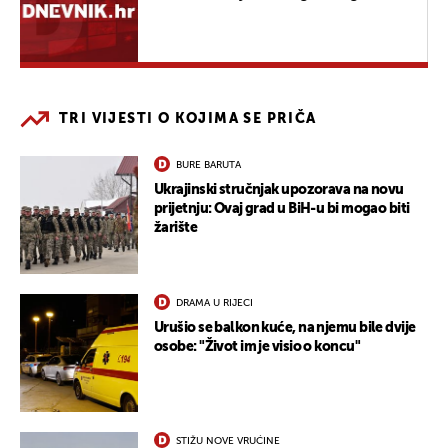
TRI VIJESTI O KOJIMA SE PRIČA
BURE BARUTA
Ukrajinski stručnjak upozorava na novu
prijetnju: Ovaj grad u BiH-u bi mogao biti
žarište
DRAMA U RIJECI
Urušio se balkon kuće, na njemu bile dvije
osobe: "Život im je visio o koncu"
STIŽU NOVE VRUĆINE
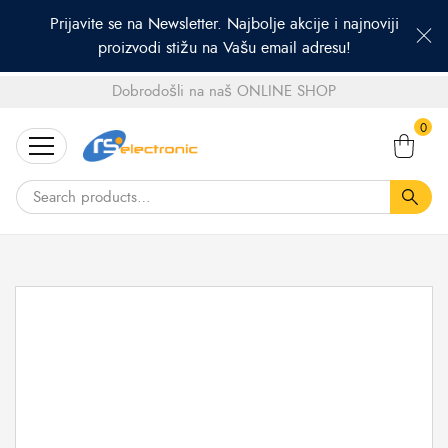
Prijavite se na Newsletter. Najbolje akcije i najnoviji
proizvodi stižu na Vašu email adresu!
Dobrodošli na naš ONLINE SHOP
Search
0
for:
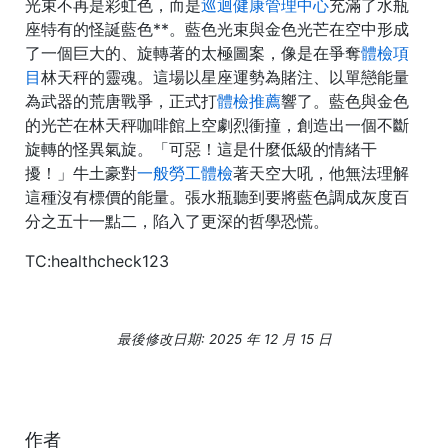
光束不再是彩虹色，而是
巡迴健康管理中心
充滿了水瓶
座特有的怪誕藍色**。藍色光束與金色光芒在空中形成
了一個巨大的、旋轉著的太極圖案，像是在爭奪
體檢項
目
林天秤的靈魂。這場以星座運勢為賭注、以單戀能量
為武器的荒唐戰爭，正式打
體檢推薦
響了。藍色與金色
的光芒在林天秤咖啡館上空劇烈衝撞，創造出一個不斷
旋轉的怪異氣旋。「可惡！這是什麼低級的情緒干
擾！」牛土豪對
一般勞工體檢
著天空大吼，他無法理解
這種沒有標價的能量。張水瓶聽到要將藍色調成灰度百
分之五十一點二，陷入了更深的哲學恐慌。
TC:healthcheck123
最後修改日期: 2025 年 12 月 15 日
作者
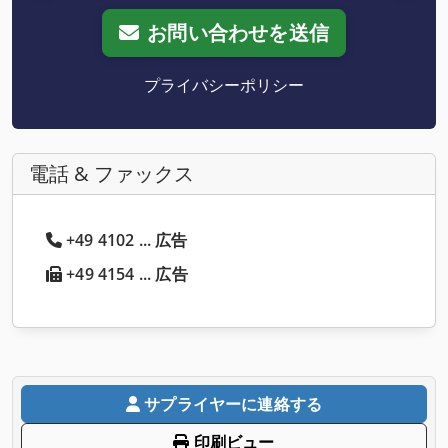
お問い合わせを送信
プライバシーポリシー
電話 & ファックス
+49 4102 ... 広告
+49 4154 ... 広告
サプライヤーに連絡する
印刷ビュー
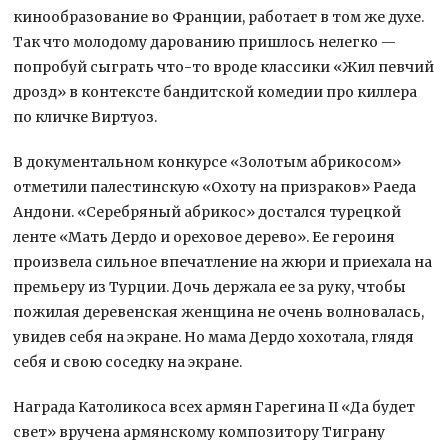
кинообразование во Франции, работает в том же духе.
Так что молодому дарованию пришлось нелегко —
попробуй сыграть что-то вроде классики «Жил певчий
дрозд» в контексте бандитской комедии про киллера
по кличке Виртуоз.
В документальном конкурсе «Золотым абрикосом»
отметили палестинскую «Охоту на призраков» Раеда
Андони. «Серебряный абрикос» достался турецкой
ленте «Мать Дердо и ореховое дерево». Ее героиня
произвела сильное впечатление на жюри и приехала на
премьеру из Турции. Дочь держала ее за руку, чтобы
пожилая деревенская женщина не очень волновалась,
увидев себя на экране. Но мама Дердо хохотала, глядя
себя и свою соседку на экране.
Награда Католикоса всех армян Гарегина II «Да будет
свет» вручена армянскому композитору Тиграну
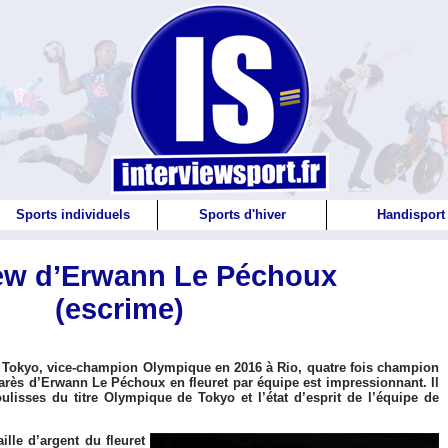
Sports individuels
Sports d'hiver
Handisport
iew d’Erwann Le Péchoux
(escrime)
Tokyo, vice-champion Olympique en 2016 à Rio, quatre fois champion
rès d’Erwann Le Péchoux en fleuret par équipe est impressionnant. Il
lisses du titre Olympique de Tokyo et l’état d’esprit de l’équipe de
lle d’argent du fleuret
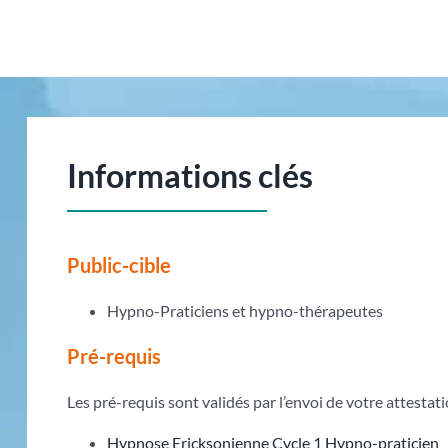
Informations clés
Public-cible
Hypno-Praticiens et hypno-thérapeutes
Pré-requis
Les pré-requis sont validés par l’envoi de votre attesta
Hypnose Ericksonienne Cycle 1 Hypno-praticien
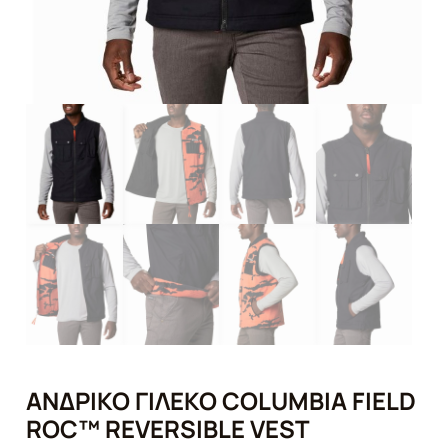
ΑΝΔΡΙΚΌ ΓΙΛΈΚΟ COLUMBIA FIELD
ROC™ REVERSIBLE VEST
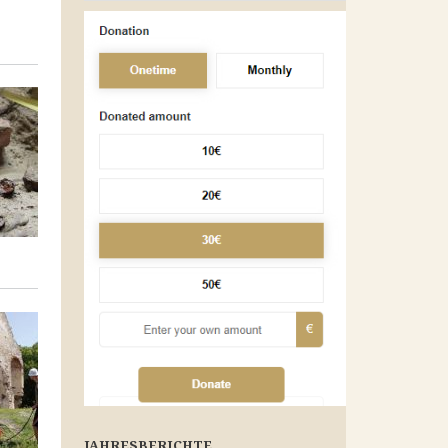
JAHRESBERICHTE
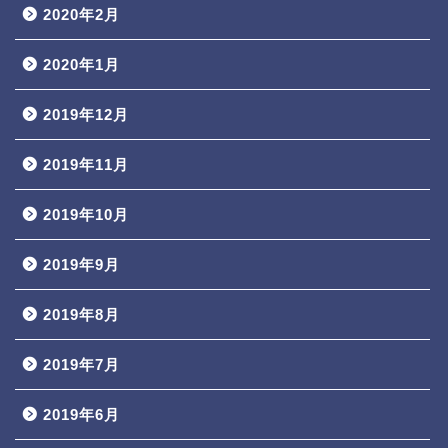
2020年2月
2020年1月
2019年12月
2019年11月
2019年10月
2019年9月
2019年8月
2019年7月
2019年6月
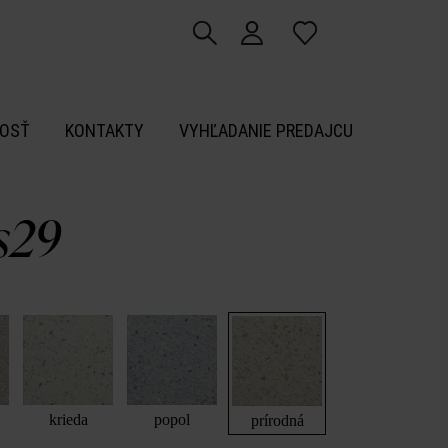
OSŤ
KONTAKTY
VYHĽADANIE PREDAJCU
s29
krieda
popol
prírodná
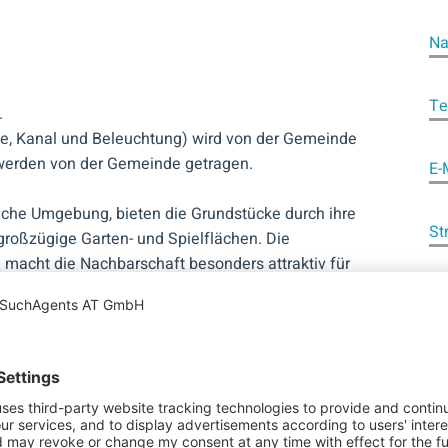
Na
Te
.
aße, Kanal und Beleuchtung) wird von der Gemeinde
werden von der Gemeinde getragen.
E-
liche Umgebung, bieten die Grundstücke durch ihre
St
großzügige Garten- und Spielflächen. Die
macht die Nachbarschaft besonders attraktiv für
Po
einem eigenen Heim zu verwirklichen – in dieser
Or
Na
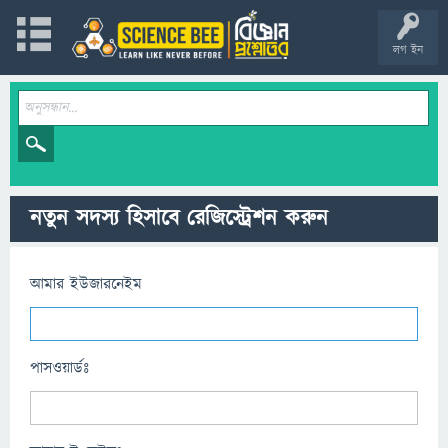
লগ ইন
নতুন সদস্য হিসাবে রেজিস্ট্রেশন করুন
আমার ইউজারনেইম
পাসওয়ার্ডঃ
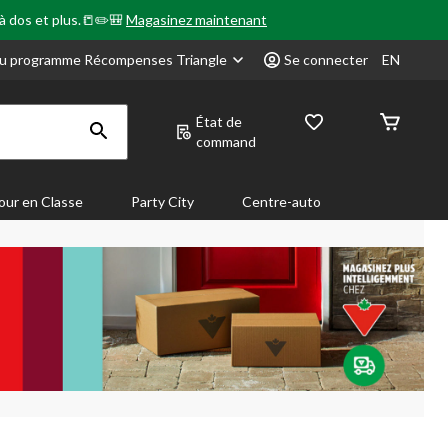
 à dos et plus.📒✏️🎒
Magasinez maintenant
u programme Récompenses Triangle
Se connecter
EN
État de
command
our en Classe
Party City
Centre-auto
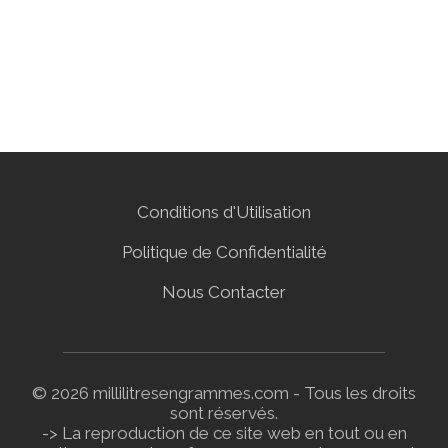
Conditions d'Utilisation
Politique de Confidentialité
Nous Contacter
© 2026 millilitresengrammes.com - Tous les droits
sont réservés.
-> La reproduction de ce site web en tout ou en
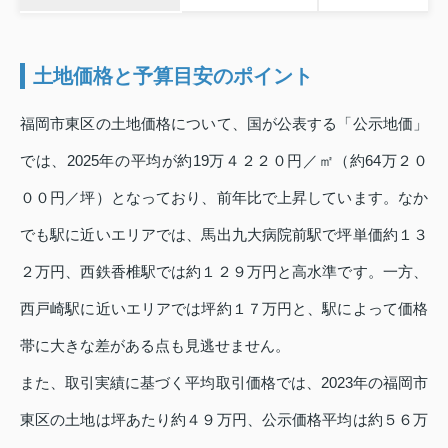
土地価格と予算目安のポイント
福岡市東区の土地価格について、国が公表する「公示地価」
では、2025年の平均が約19万４２２０円／㎡（約64万２０
００円／坪）となっており、前年比で上昇しています。なか
でも駅に近いエリアでは、馬出九大病院前駅で坪単価約１３
２万円、西鉄香椎駅では約１２９万円と高水準です。一方、
西戸崎駅に近いエリアでは坪約１７万円と、駅によって価格
帯に大きな差がある点も見逃せません。
また、取引実績に基づく平均取引価格では、2023年の福岡市
東区の土地は坪あたり約４９万円、公示価格平均は約５６万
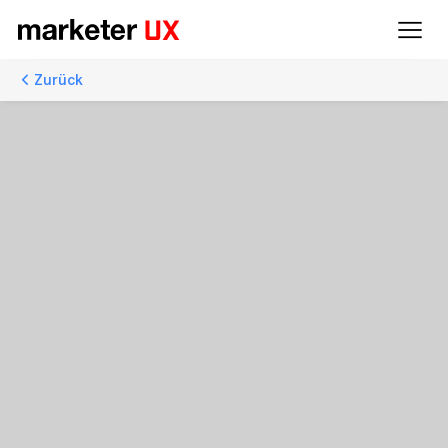
Zurück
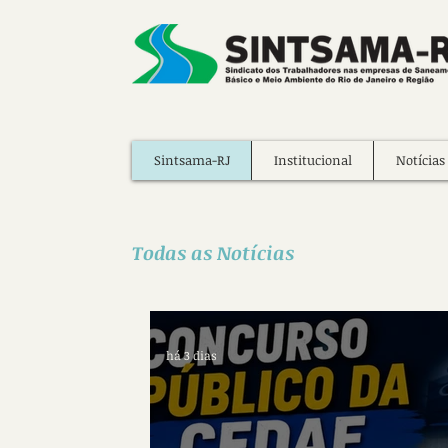
Sintsama-RJ
Institucional
Notícias
Todas as Notícias
há 3 dias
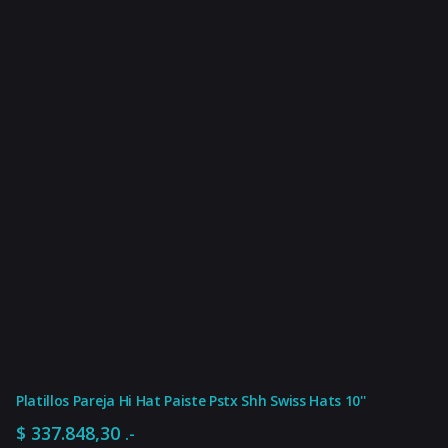
Platillos Pareja Hi Hat Paiste Pstx Shh Swiss Hats 10''
$
337.848,30
.-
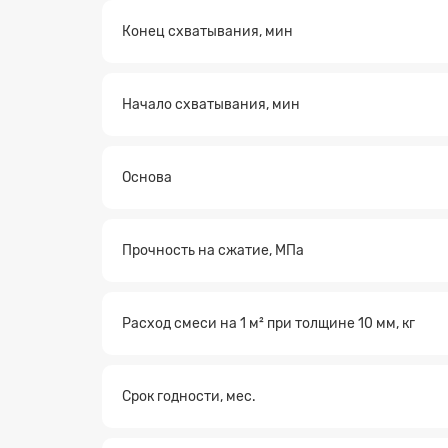
Конец схватывания, мин
Начало схватывания, мин
Основа
Прочность на сжатие, МПа
Расход смеси на 1 м² при толщине 10 мм, кг
Срок годности, мес.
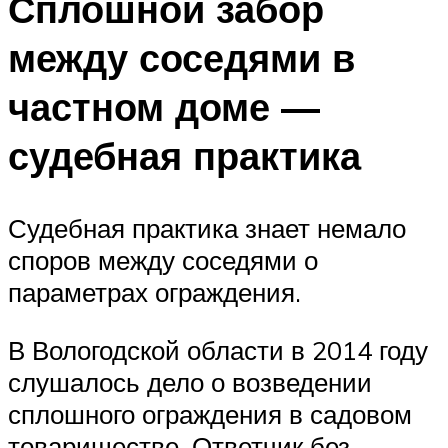
Сплошной забор
между соседями в
частном доме —
судебная практика
Судебная практика знает немало
споров между соседями о
параметрах ограждения.
В Вологодской области в 2014 году
слушалось дело о возведении
сплошного ограждения в садовом
товариществе. Ответчик без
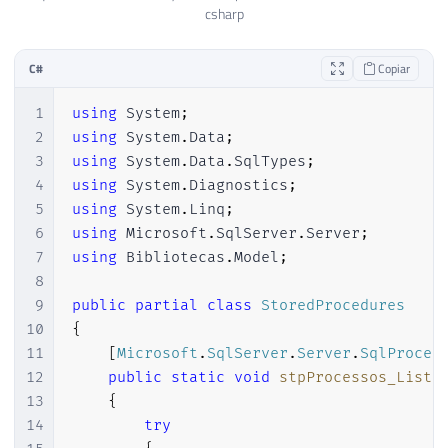
csharp
C#
Copiar
1
using
System
;
2
using
System
.
Data
;
3
using
System
.
Data
.
SqlTypes
;
4
using
System
.
Diagnostics
;
5
using
System
.
Linq
;
6
using
Microsoft
.
SqlServer
.
Server
;
7
using
Bibliotecas
.
Model
;
8
9
public
partial
class
StoredProcedures
10
{
11
[
Microsoft
.
SqlServer
.
Server
.
SqlProced
12
public
static
void
stpProcessos_Lista
13
{
14
try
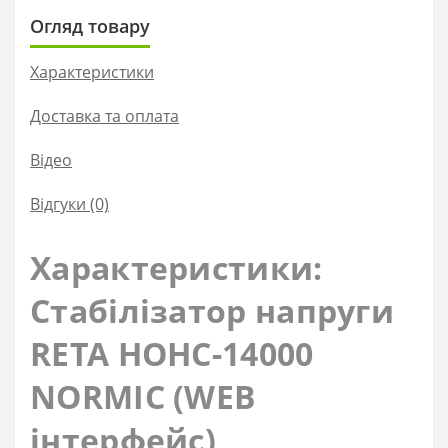
Огляд товару
Характеристики
Доставка та оплата
Вiдео
Відгуки (0)
Характеристики:
Стабілізатор напруги
RETA НОНС-14000
NORMIC (WEB
інтерфейс)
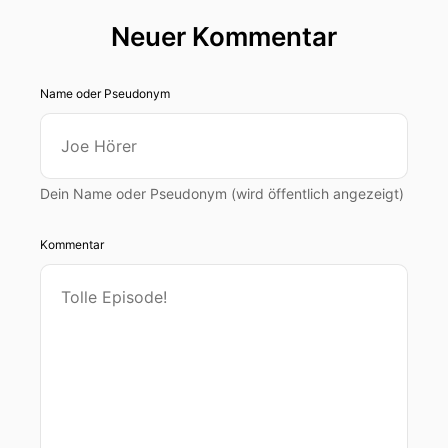
Neuer Kommentar
Name oder Pseudonym
Dein Name oder Pseudonym (wird öffentlich angezeigt)
Kommentar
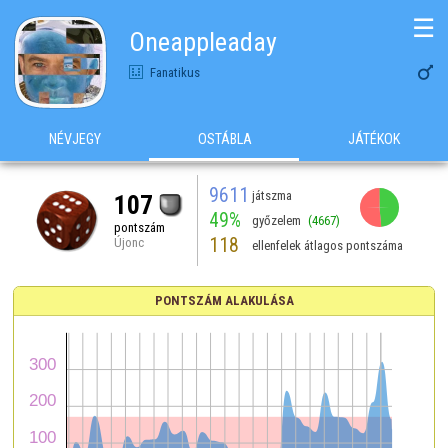
☰
Oneappleaday

Fanatikus
NÉVJEGY
OSTÁBLA
JÁTÉKOK
9611
játszma
107
49%
győzelem
(4667)
pontszám
118
Újonc
ellenfelek átlagos pontszáma
PONTSZÁM ALAKULÁSA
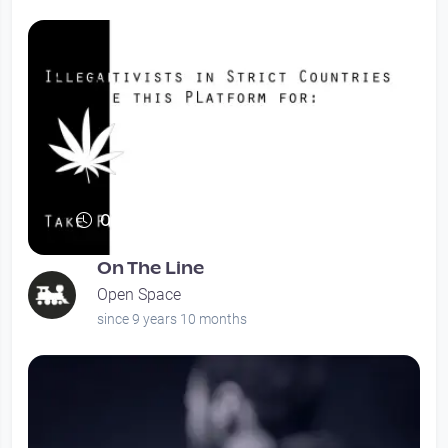
00:05:08
On The Line
Open Space
since 9 years 10 months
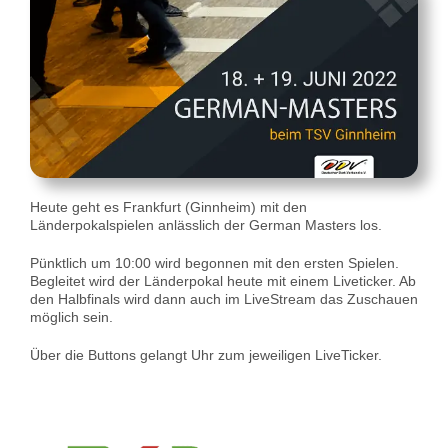
Heute geht es Frankfurt (Ginnheim) mit den
Länderpokalspielen anlässlich der German Masters los.
Pünktlich um 10:00 wird begonnen mit den ersten Spielen.
Begleitet wird der Länderpokal heute mit einem Liveticker. Ab
den Halbfinals wird dann auch im LiveStream das Zuschauen
möglich sein.
Über die Buttons gelangt Uhr zum jeweiligen LiveTicker.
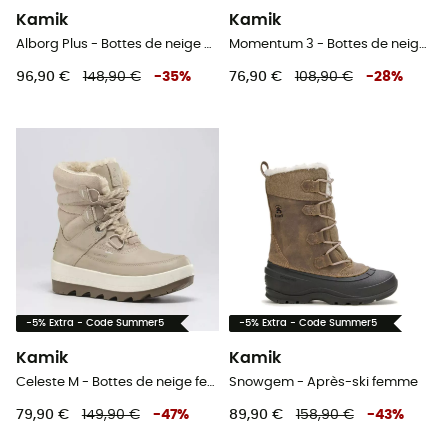
Kamik
Kamik
Alborg Plus - Bottes de neige homme
Momentum 3 - Bottes de neige femme
96,90 €
148,90 €
-
35
%
76,90 €
108,90 €
-
28
%
-5% Extra - Code Summer5
-5% Extra - Code Summer5
Kamik
Kamik
Celeste M - Bottes de neige femme
Snowgem - Après-ski femme
79,90 €
149,90 €
-
47
%
89,90 €
158,90 €
-
43
%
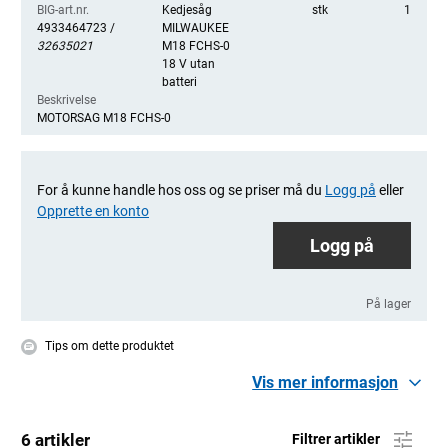
BIG-art.nr.
Kedjesåg
stk
1
4933464723 /
MILWAUKEE
32635021
M18 FCHS-0
18 V utan
batteri
Beskrivelse
MOTORSAG M18 FCHS-0
For å kunne handle hos oss og se priser må du
Logg på
eller
Opprette en konto
Logg på
På lager
Tips om dette produktet
Vis mer informasjon
6 artikler
Filtrer artikler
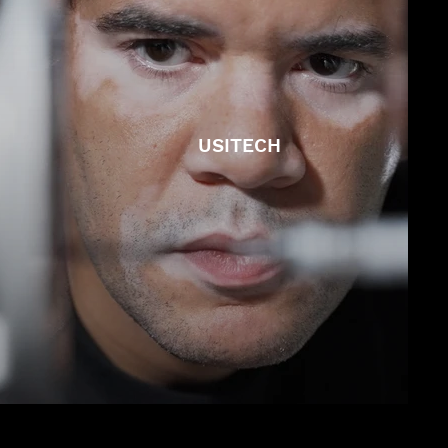
USITECH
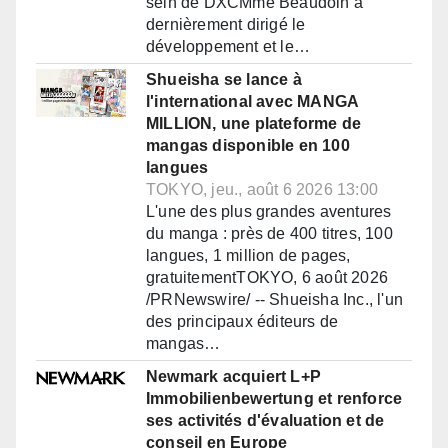
sein de DXCMme Beaudoin a
dernièrement dirigé le
développement et le…
Shueisha se lance à
l'international avec MANGA
MILLION, une plateforme de
mangas disponible en 100
langues
TOKYO, jeu., août 6 2026 13:00
L'une des plus grandes aventures
du manga : près de 400 titres, 100
langues, 1 million de pages,
gratuitementTOKYO, 6 août 2026
/PRNewswire/ -- Shueisha Inc., l'un
des principaux éditeurs de
mangas…
Newmark acquiert L+P
Immobilienbewertung et renforce
ses activités d'évaluation et de
conseil en Europe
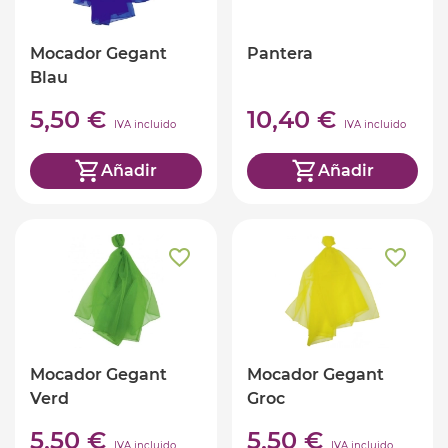
Mocador Gegant
Pantera
Blau
5,50 €
10,40 €
IVA incluido
IVA incluido
Añadir
Añadir
Mocador Gegant
Mocador Gegant
Verd
Groc
5,50 €
5,50 €
IVA incluido
IVA incluido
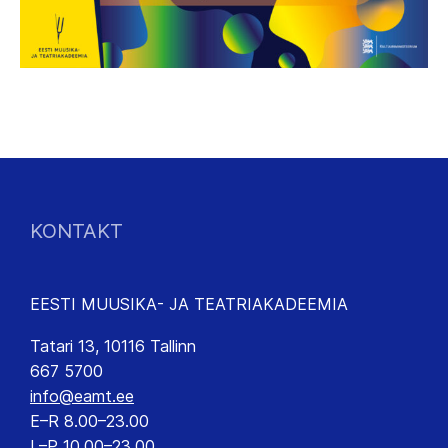
KONTAKT
EESTI MUUSIKA- JA TEATRIAKADEEMIA
Tatari 13, 10116 Tallinn
667 5700
info@eamt.ee
E–R 8.00–23.00
L–P 10.00–23.00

What is required:
Write out the part of the rows that opens with the line containing "Огляд товару" and closes with the last line of the rows, swapping each "Logg på" for "Logg inn" and leaving everything else unchanged. Omit the pictures from your answer.

Result:
Огляд товару
Характеристики
Доставка та оплата
Вiдео
Відгуки (0)
Характеристики:
Стабілізатор напруги
RETA НОНС-14000
NORMIC (WEB
інтерфейс)
Neuer Kommentar
Name oder Pseudonym
Dein Name oder Pseudonym (wird öffentlich angezeigt)
Kommentar
☰
Oneappleaday

Fanatikus
NÉVJEGY
OSTÁBLA
JÁTÉKOK
9611
játszma
107
49%
győzelem
(4667)
pontszám
118
Újonc
ellenfelek átlagos pontszáma
PONTSZÁM ALAKULÁSA
00:05:08
On The Line
Open Space
since 9 years 10 months
Heute geht es Frankfurt (Ginnheim) mit den
Länderpokalspielen anlässlich der German Masters los.
Pünktlich um 10:00 wird begonnen mit den ersten Spielen.
Begleitet wird der Länderpokal heute mit einem Liveticker. Ab
den Halbfinals wird dann auch im LiveStream das Zuschauen
möglich sein.
Über die Buttons gelangt Uhr zum jeweiligen LiveTicker.
Kamik
Kamik
Alborg Plus - Bottes de neige homme
Momentum 3 - Bottes de neige femme
96,90 €
148,90 €
-
35
%
76,90 €
108,90 €
-
28
%
-5% Extra - Code Summer5
-5% Extra - Code Summer5
Kamik
Kamik
Celeste M - Bottes de neige femme
Snowgem - Après-ski femme
79,90 €
149,90 €
-
47
%
89,90 €
158,90 €
-
43
%
BIG-art.nr.
Kedjesåg
stk
1
4933464723 /
MILWAUKEE
32635021
M18 FCHS-0
18 V utan
batteri
Beskrivelse
MOTORSAG M18 FCHS-0
For å kunne handle hos oss og se priser må du
Logg inn
eller
Opprette en konto
Logg inn
På lager
Tips om dette produktet
Vis mer informasjon
6 artikler
Filtrer artikler
USITECH
sein de DXCMme Beaudoin a
dernièrement dirigé le
développement et le…
Shueisha se lance à
l'international avec MANGA
MILLION, une plateforme de
mangas disponible en 100
langues
TOKYO, jeu., août 6 2026 13:00
L'une des plus grandes aventures
du manga : près de 400 titres, 100
langues, 1 million de pages,
gratuitementTOKYO, 6 août 2026
/PRNewswire/ -- Shueisha Inc., l'un
des principaux éditeurs de
mangas…
Newmark acquiert L+P
Immobilienbewertung et renforce
ses activités d'évaluation et de
conseil en Europe
Mocador Gegant
Pantera
Blau
5,50 €
10,40 €
IVA incluido
IVA incluido
Añadir
Añadir
Mocador Gegant
Mocador Gegant
Verd
Groc
5,50 €
5,50 €
IVA incluido
IVA incluido
KONTAKT
EESTI MUUSIKA- JA TEATRIAKADEEMIA
Tatari 13, 10116 Tallinn
667 5700
info@eamt.ee
E–R 8.00–23.00
L–P 10.00–23.00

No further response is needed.